Toutefois, sur ce sujet, des divergences majeures persistent à Bruxelles. En effet, pour l'heure, seul l'hydrogène issu d'électricité renouvelable (éolien, photovoltaïque) est considéré comme "vert" par l'exécutif européen.

De son côté, le gouvernement français milite pour que la molécule puisse obtenir le label "vert" en provenant du nucléaire, étant donné la faible empreinte carbone de cette technologie. Cette bataille est d'autant plus stratégique que, la France, contrairement à d'autres pays comme l'Allemagne et la Belgique,  ne mise pas sur l'importation d'hydrogène.

"L'émergence d'une filière passe par un cadre réglementaire adapté", a ainsi souligné Élisabeth Borne. "Nous continuerons à nous battre pour faire reconnaître l'hydrogène bas carbone dans l'atteinte des objectifs de baisse de nos émissions. Nous resterons très attentifs aux régulations européennes sur l'hydrogène", a-t-elle ajouté en faisant référence à ces négociations.

L'hydrogène "vert", un puissant levier pour décarboner nos économies

Présenté comme le carburant de demain, l'hydrogène vert permettrait d'éviter l'émission de millions de tonnes de CO2 par an, en remplaçant l'hydrogène carboné, dit gris, actuellement utilisé dans l'industrie. Aujourd'hui 63 millions de tonnes d'hydrogène sont produites par an dans le monde pour son utilisation industrielle. Une production responsable de 630 millions de tonnes de CO2, soit l'équivalent de la totalité des émissions de l'Allemagne. Car, dans la quasi-totalité des cas, cet hydrogène est fabriqué à partir d'énergies fossiles, notamment à partir du gaz naturel.
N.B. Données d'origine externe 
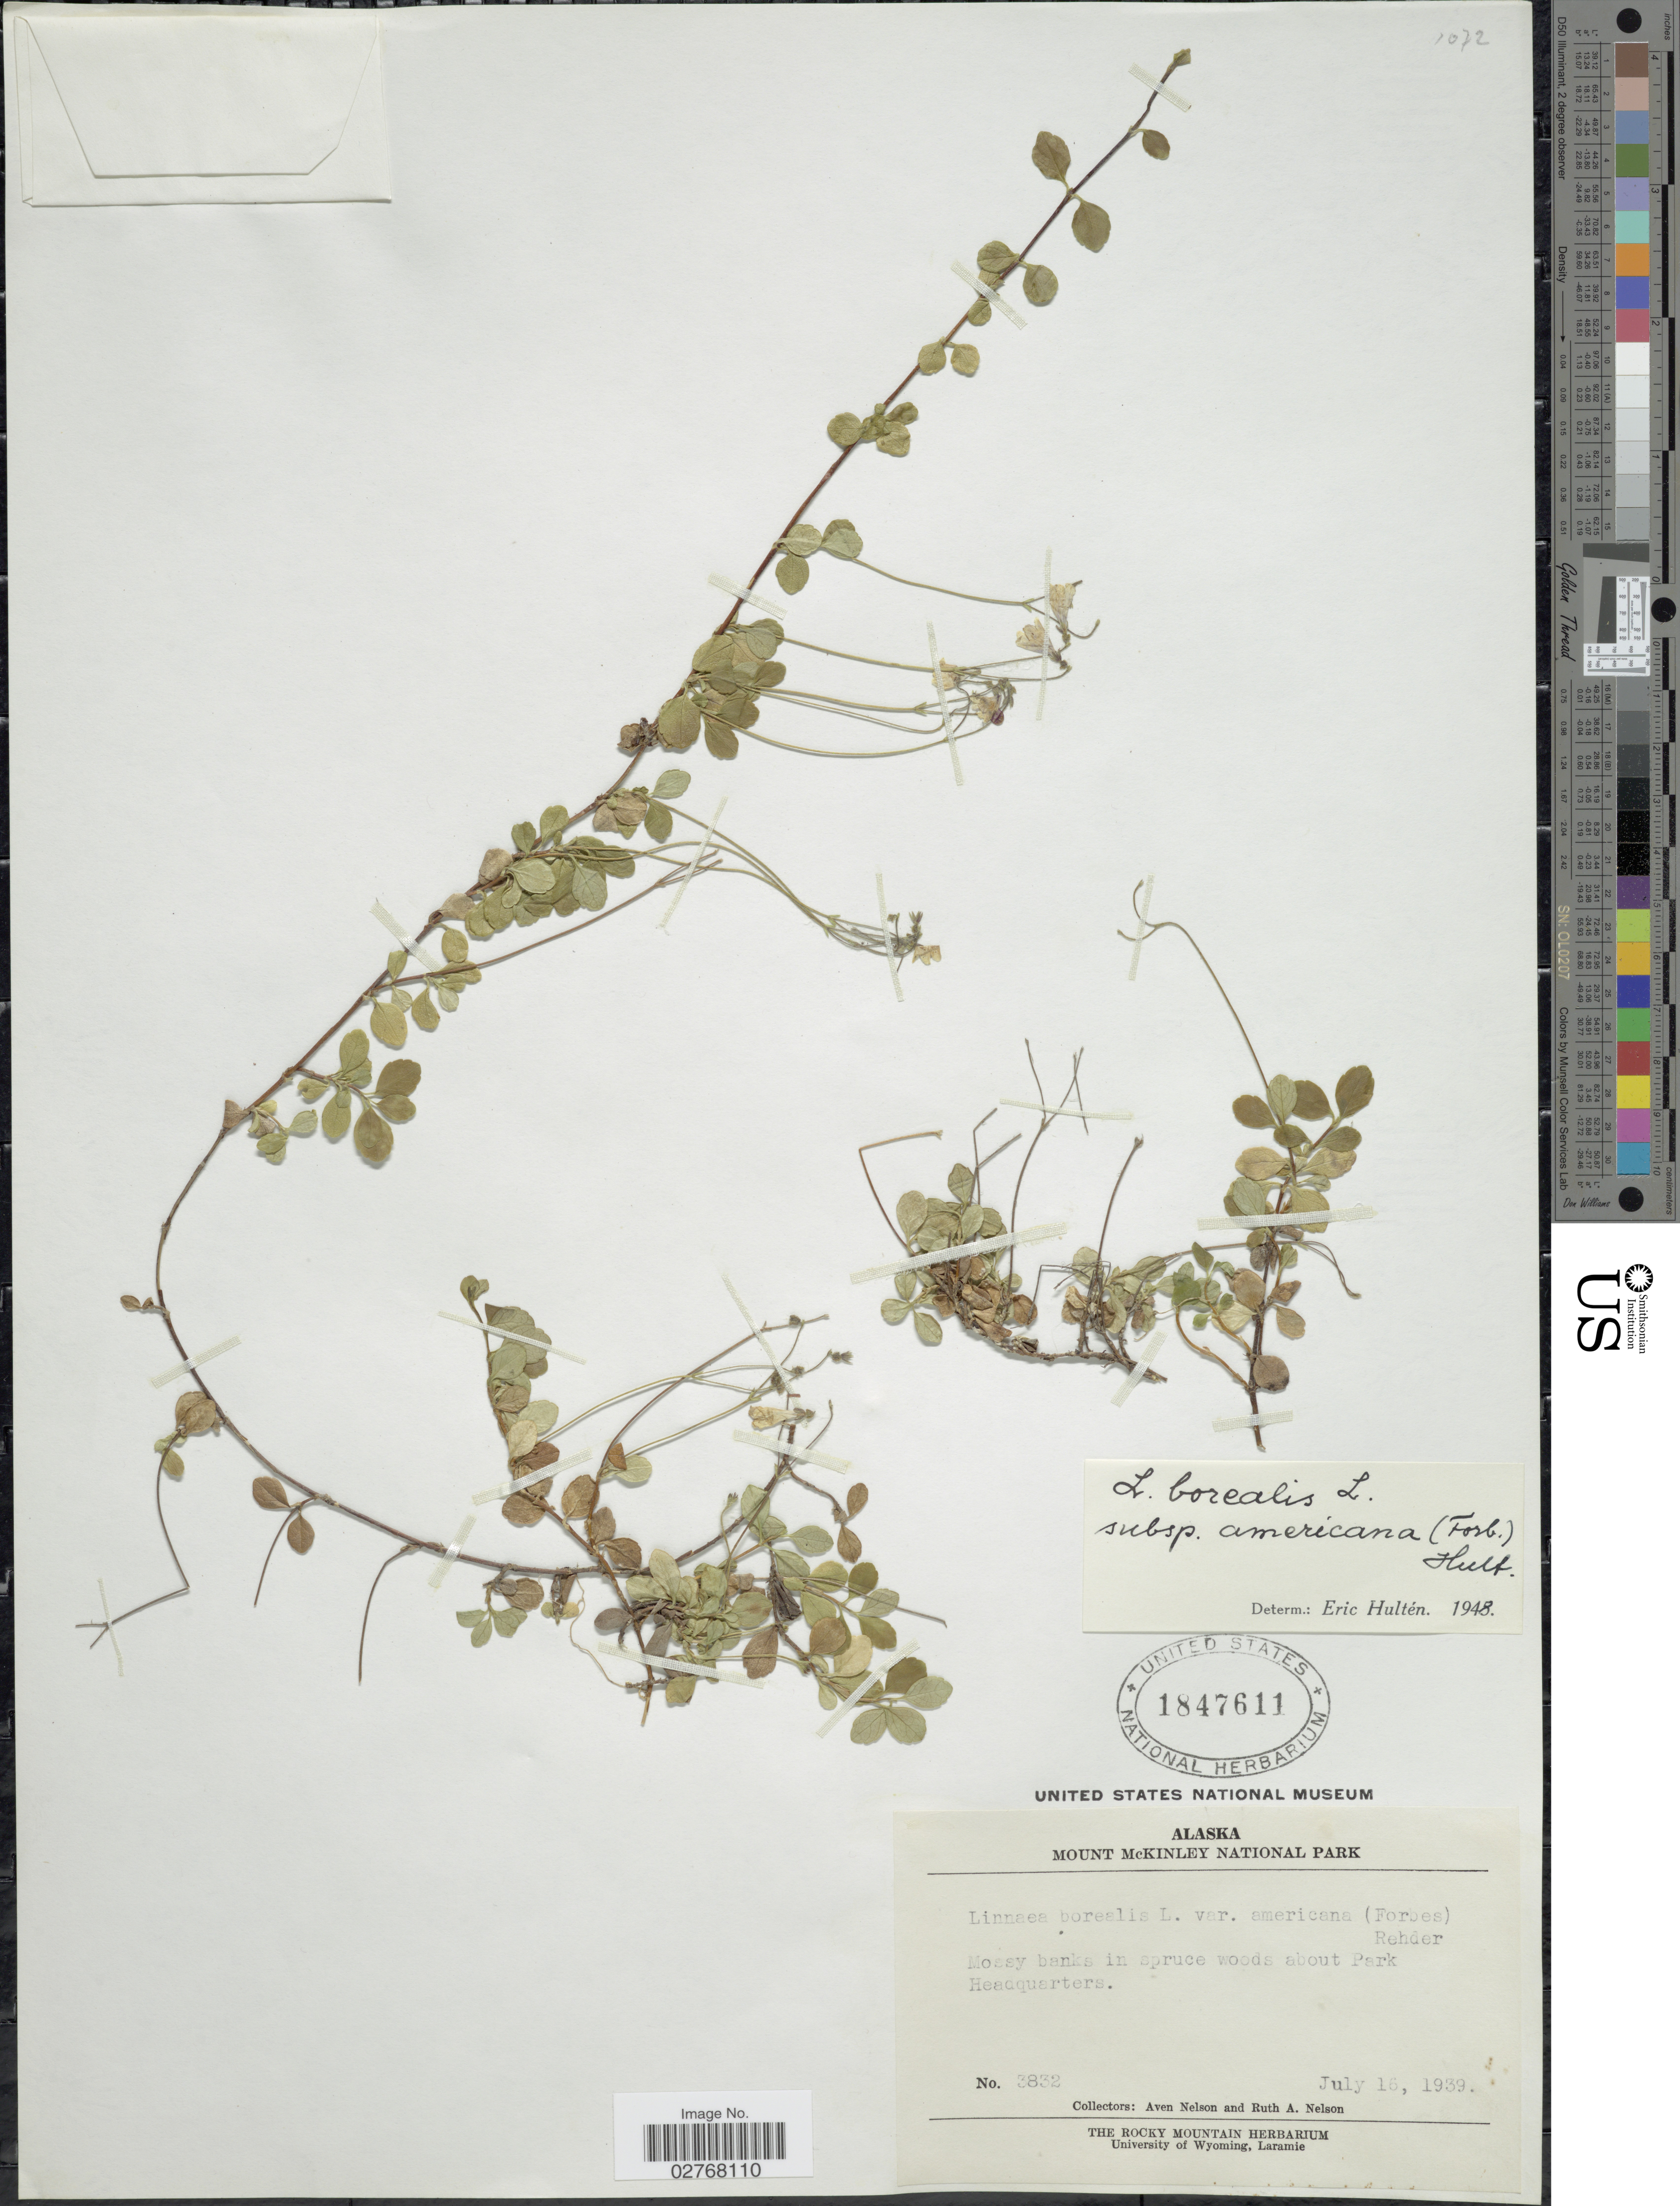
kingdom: Plantae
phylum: Tracheophyta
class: Magnoliopsida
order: Dipsacales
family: Caprifoliaceae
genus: Linnaea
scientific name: Linnaea borealis var. americana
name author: (J. Forbes) Rehder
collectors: A. Nelson & R. A. Nelson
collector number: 3832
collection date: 1939-07-16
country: United States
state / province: Alaska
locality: Mount McKinley National Park, Mossy banks in spruce woods about Park Headquarters.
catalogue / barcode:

A l'échelle de la France, plus de 900.000 tonnes d'hydrogène sont utilisées chaque année pour l'industrie, notamment pour le raffinage afin de réduire le taux de soufre des carburants, pour la synthèse de l'ammoniac dans la production d'engrais et dans l'industrie chimique. A l'horizon 2030, l'Hexagone espère ainsi éviter l'émission de 6 millions de tonnes de CO2 par an grâce à l'hydrogène décarboné. Ces gains d'émissions doivent provenir de son utilisation dans l'industrie, mais aussi dans la mobilité lourde où les projets se multiplient. L'une des principales méthodes pour fabriquer de l'hydrogène sans émettre de CO2 est celle de l'électrolyse de l'eau. Les électrolyseurs permettent de produire de l'hydrogène propre en cassant les molécules d'eau par un courant électrique bas carbone (issue des énergies renouvelables ou de l'énergie nucléaire), qui vient séparer l'atome d'oxygène des atomes d'hydrogène.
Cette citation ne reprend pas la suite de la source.